# Do empty category objects have self morphisms?

I understand that all category objects must have self morphisms, but allowing morphisms to or from empty sets breaks my intuition of what morphisms are (i.e. a relation between the origin and target objects).

If a category object that is the empty set has a self morphism, is it permitted to participate in other morphisms?

N.B. I’m just starting to learn category theory, so right now I only understand category objects as sets (or simpler objects like integers), which may be part of my problem.

Your problem is that your intuitions about the empty set don't fit the mathematical definitions; where functions etc. end up existing vacuously. In this answer, given your background I'll discuss the category Set. This category has as its objects sets and as its morphisms functions between sets.

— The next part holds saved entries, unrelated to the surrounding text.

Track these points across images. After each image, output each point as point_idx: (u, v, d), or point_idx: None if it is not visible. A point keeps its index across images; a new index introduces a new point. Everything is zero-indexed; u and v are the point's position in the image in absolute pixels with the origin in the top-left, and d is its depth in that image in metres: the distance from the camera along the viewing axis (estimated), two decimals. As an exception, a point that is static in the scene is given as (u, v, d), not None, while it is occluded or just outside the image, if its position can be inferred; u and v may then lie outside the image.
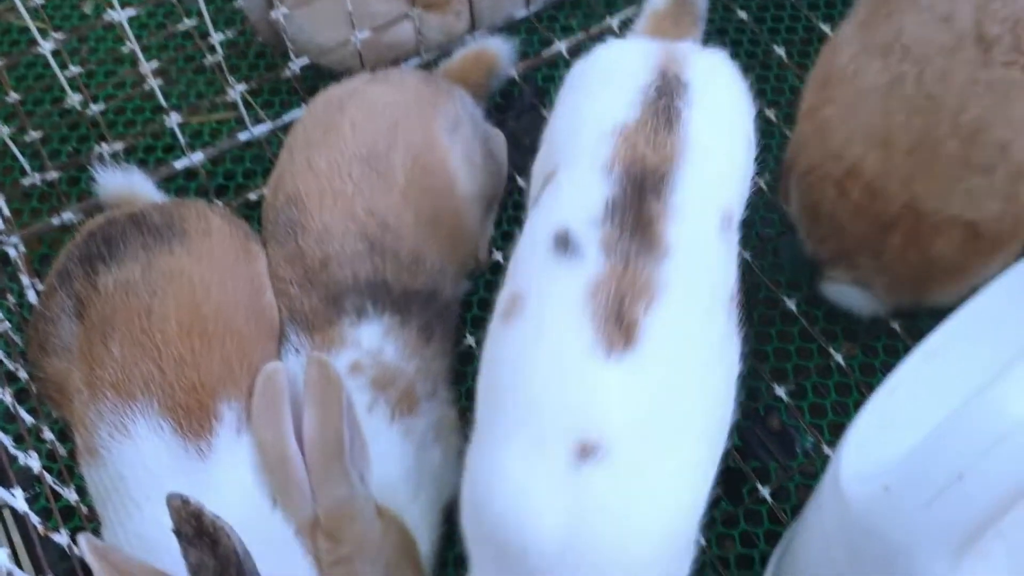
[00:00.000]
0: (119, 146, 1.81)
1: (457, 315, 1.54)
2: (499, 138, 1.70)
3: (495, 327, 1.11)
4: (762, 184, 1.76)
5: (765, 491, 1.48)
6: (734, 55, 1.91)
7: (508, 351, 1.07)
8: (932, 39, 1.25)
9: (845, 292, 1.53)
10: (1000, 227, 1.33)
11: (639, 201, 1.07)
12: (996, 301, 1.23)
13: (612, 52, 1.29)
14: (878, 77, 1.30)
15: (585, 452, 0.96)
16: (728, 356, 1.11)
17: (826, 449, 1.49)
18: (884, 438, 1.18)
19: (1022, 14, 1.23)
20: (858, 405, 1.23)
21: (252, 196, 1.78)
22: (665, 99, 1.16)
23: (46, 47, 1.63)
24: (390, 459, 1.30)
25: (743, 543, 1.47)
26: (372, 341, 1.36)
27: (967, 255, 1.37)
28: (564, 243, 1.06)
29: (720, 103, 1.23)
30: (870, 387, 1.25)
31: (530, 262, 1.11)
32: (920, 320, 1.53)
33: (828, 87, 1.40)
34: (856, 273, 1.48)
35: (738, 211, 1.19)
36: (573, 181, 1.13)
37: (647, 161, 1.10)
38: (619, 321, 1.00)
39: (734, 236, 1.16)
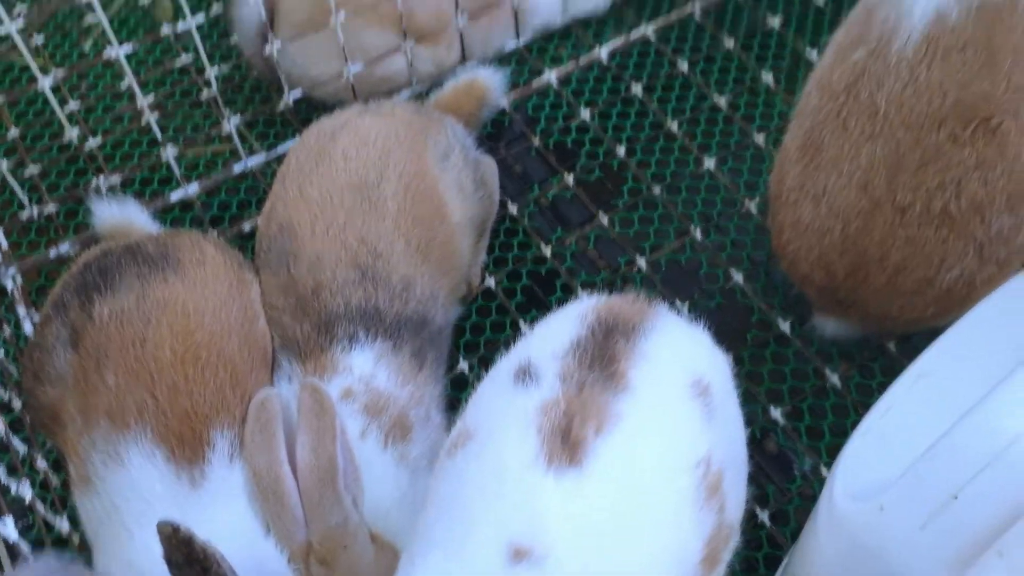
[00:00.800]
0: (116, 179, 1.83)
1: (449, 341, 1.55)
2: (490, 166, 1.72)
3: (440, 463, 1.08)
4: (752, 208, 1.78)
5: (764, 515, 1.47)
6: (722, 83, 1.96)
7: (451, 476, 1.04)
8: (852, 203, 1.38)
9: (825, 320, 1.57)
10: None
11: (606, 340, 1.05)
12: (986, 319, 1.24)
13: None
14: (812, 219, 1.43)
15: (519, 555, 0.93)
16: (687, 518, 1.02)
17: (824, 471, 1.49)
18: (879, 458, 1.18)
19: (931, 185, 1.32)
20: (855, 426, 1.23)
21: (246, 226, 1.80)
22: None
23: (46, 83, 1.65)
24: (383, 485, 1.30)
25: (743, 568, 1.46)
26: (364, 367, 1.37)
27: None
28: (524, 373, 1.04)
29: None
30: (867, 408, 1.25)
31: (486, 397, 1.09)
32: (916, 338, 1.53)
33: (787, 195, 1.48)
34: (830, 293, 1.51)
35: (715, 384, 1.10)
36: (545, 324, 1.14)
37: (621, 311, 1.10)
38: (566, 438, 0.97)
39: (712, 408, 1.08)
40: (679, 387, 1.06)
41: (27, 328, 1.68)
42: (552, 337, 1.09)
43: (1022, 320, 1.21)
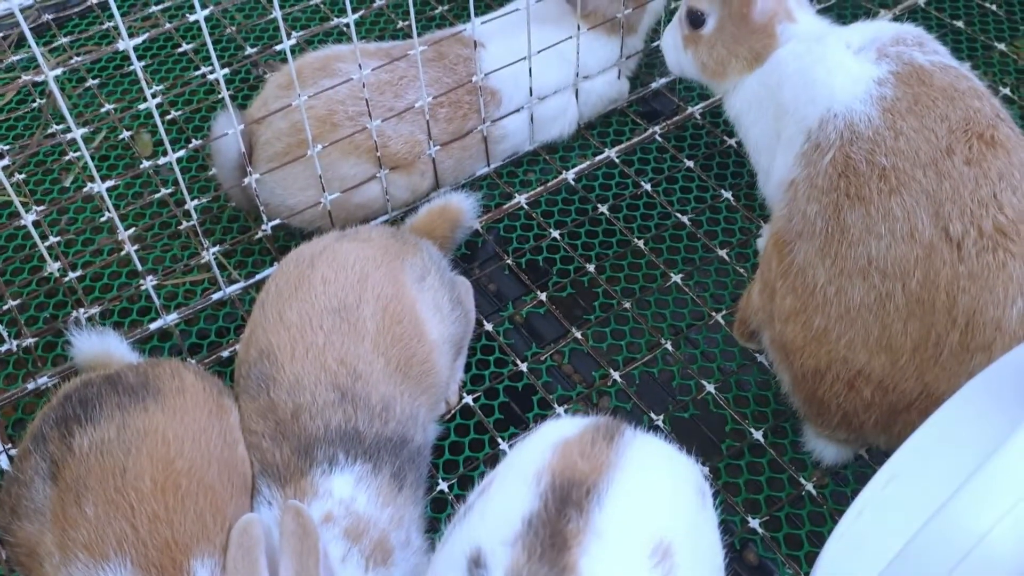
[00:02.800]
0: (95, 310, 1.86)
1: (429, 460, 1.56)
2: (465, 286, 1.77)
3: None
4: (719, 319, 1.83)
5: (747, 626, 1.47)
6: (684, 201, 2.03)
7: None
8: (905, 255, 1.38)
9: (825, 447, 1.59)
10: None
11: (559, 516, 1.03)
12: (951, 420, 1.28)
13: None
14: (866, 296, 1.41)
15: None
16: None
17: (804, 580, 1.49)
18: (854, 562, 1.19)
19: (973, 206, 1.36)
20: (832, 533, 1.24)
21: (224, 353, 1.82)
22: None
23: (28, 219, 1.69)
24: (365, 610, 1.29)
25: None
26: (344, 490, 1.37)
27: None
28: (475, 564, 1.03)
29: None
30: (842, 514, 1.27)
31: None
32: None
33: (810, 301, 1.48)
34: (855, 437, 1.53)
35: (680, 535, 1.08)
36: (501, 489, 1.13)
37: (576, 471, 1.08)
38: None
39: (675, 567, 1.05)
40: (637, 562, 1.03)
41: (3, 463, 1.67)
42: (504, 514, 1.06)
43: (984, 420, 1.24)
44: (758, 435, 1.66)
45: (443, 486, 1.63)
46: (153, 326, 1.87)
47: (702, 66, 1.77)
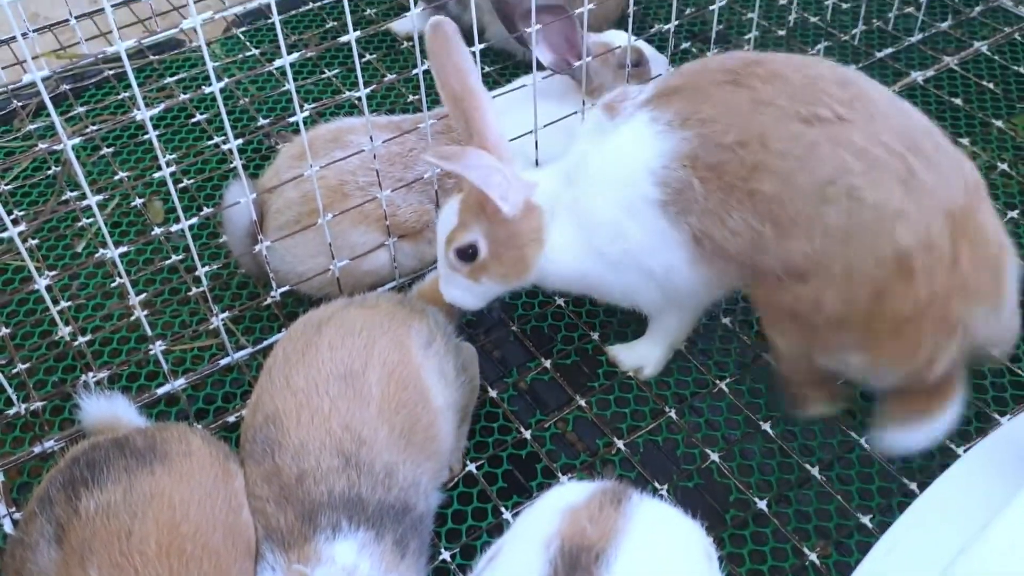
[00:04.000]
0: (104, 374, 1.87)
1: (431, 529, 1.55)
2: (470, 352, 1.78)
3: None
4: (723, 387, 1.84)
5: None
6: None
7: None
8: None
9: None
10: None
11: None
12: (947, 491, 1.28)
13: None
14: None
15: None
16: None
17: (810, 652, 1.48)
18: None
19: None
20: (835, 605, 1.24)
21: (231, 418, 1.83)
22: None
23: (41, 284, 1.72)
24: None
25: None
26: (347, 557, 1.37)
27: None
28: None
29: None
30: (845, 584, 1.27)
31: None
32: (891, 515, 1.56)
33: (825, 273, 1.51)
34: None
35: None
36: (511, 556, 1.15)
37: (585, 537, 1.10)
38: None
39: None
40: None
41: (7, 527, 1.67)
42: None
43: (981, 490, 1.25)
44: (762, 505, 1.66)
45: (445, 555, 1.63)
46: (161, 391, 1.88)
47: (505, 279, 1.73)
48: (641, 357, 1.88)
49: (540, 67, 1.93)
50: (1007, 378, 1.83)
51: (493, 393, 1.87)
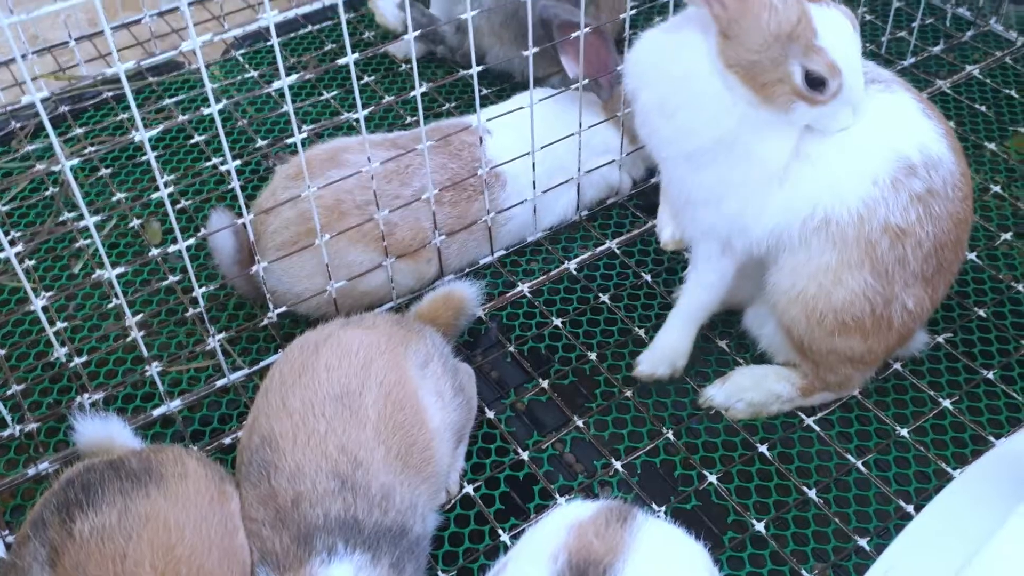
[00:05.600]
0: (99, 396, 1.87)
1: (428, 552, 1.54)
2: (468, 373, 1.78)
3: None
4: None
5: None
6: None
7: None
8: None
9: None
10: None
11: None
12: (944, 512, 1.28)
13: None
14: None
15: None
16: None
17: (809, 676, 1.47)
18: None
19: None
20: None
21: (227, 440, 1.82)
22: None
23: (37, 304, 1.71)
24: None
25: None
26: (344, 580, 1.36)
27: None
28: None
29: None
30: (842, 606, 1.26)
31: None
32: (888, 537, 1.55)
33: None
34: None
35: None
36: (518, 569, 1.16)
37: (592, 551, 1.11)
38: None
39: None
40: None
41: (0, 550, 1.65)
42: None
43: (978, 509, 1.25)
44: (760, 527, 1.66)
45: (443, 577, 1.62)
46: (156, 412, 1.88)
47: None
48: (663, 356, 1.89)
49: (538, 83, 1.95)
50: (1002, 400, 1.83)
51: (490, 414, 1.86)
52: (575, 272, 2.14)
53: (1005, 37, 2.78)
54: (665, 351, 1.88)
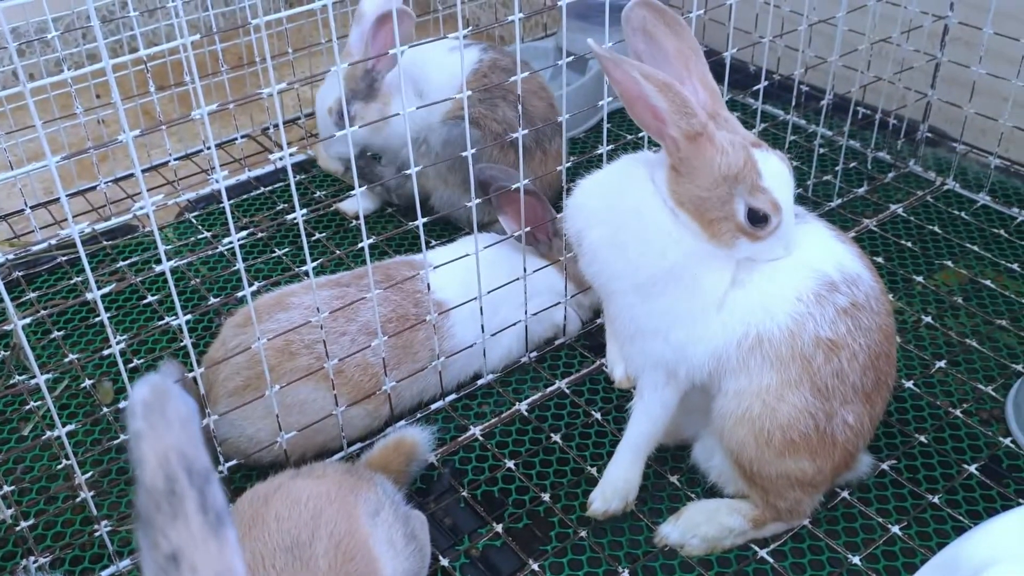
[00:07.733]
0: (46, 559, 1.83)
1: None
2: (420, 520, 1.78)
3: None
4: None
5: None
6: None
7: None
8: None
9: None
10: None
11: None
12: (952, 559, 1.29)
13: None
14: None
15: None
16: None
17: None
18: None
19: None
20: None
21: (177, 600, 1.78)
22: None
23: (-17, 469, 1.70)
24: None
25: None
26: None
27: None
28: None
29: None
30: None
31: None
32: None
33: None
34: None
35: None
36: None
37: None
38: None
39: None
40: None
41: None
42: None
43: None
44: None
45: None
46: (105, 573, 1.84)
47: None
48: (615, 490, 1.90)
49: (483, 228, 2.03)
50: (949, 524, 1.86)
51: (445, 562, 1.85)
52: (526, 413, 2.18)
53: (924, 177, 2.96)
54: (617, 485, 1.89)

In this setting, your question asks what the morphisms with domain $$\emptyset$$ are. The point is that the definition of a function $$f:A \to B$$ is "for each $$a \in A$$ there is a unique $$b \in B$$ such that $$f(a) = b$$" (In set theoretic language $$f:A \to B$$ is actually a subset of $$A \times B$$ such that for each $$a \in A$$, there is a unique $$b \in B$$ such that $$(a,b) \in f$$).

In particular, this definition means that for any set $$B$$ there is a unique function from $$\emptyset$$ to $$B$$; namely $$\emptyset$$ itself! (though in the category we distinguish between the object $$\emptyset$$ and each of the morphisms $$\emptyset$$ since the morphisms come with a domain and codomain) This may seem strange, but the definition requires it since there are no $$a \in \emptyset$$ so the needed condition vacuously holds for $$f = \emptyset$$. In particular, in Set for every object $$B$$ there is a unique morphism $$f:\emptyset \to B$$ (In technical language, this says that $$\emptyset$$ is an initial object in Set). So, yes, in Set, $$\emptyset$$ has an identity morphism $$\emptyset \to \emptyset$$ and also participates in morphisms to all other sets. This means your intuition about the category Set is incorrect.

In general, a category is really just a collection of objects with arrows (morphisms) satisfying the right rules. Anything you write down with those properties is fine! We could consider the category whose objects are sets with just the identity arrows, or with all possible arrows; both would be fine. The advantage of this is that it lets lots of things fit into this framework.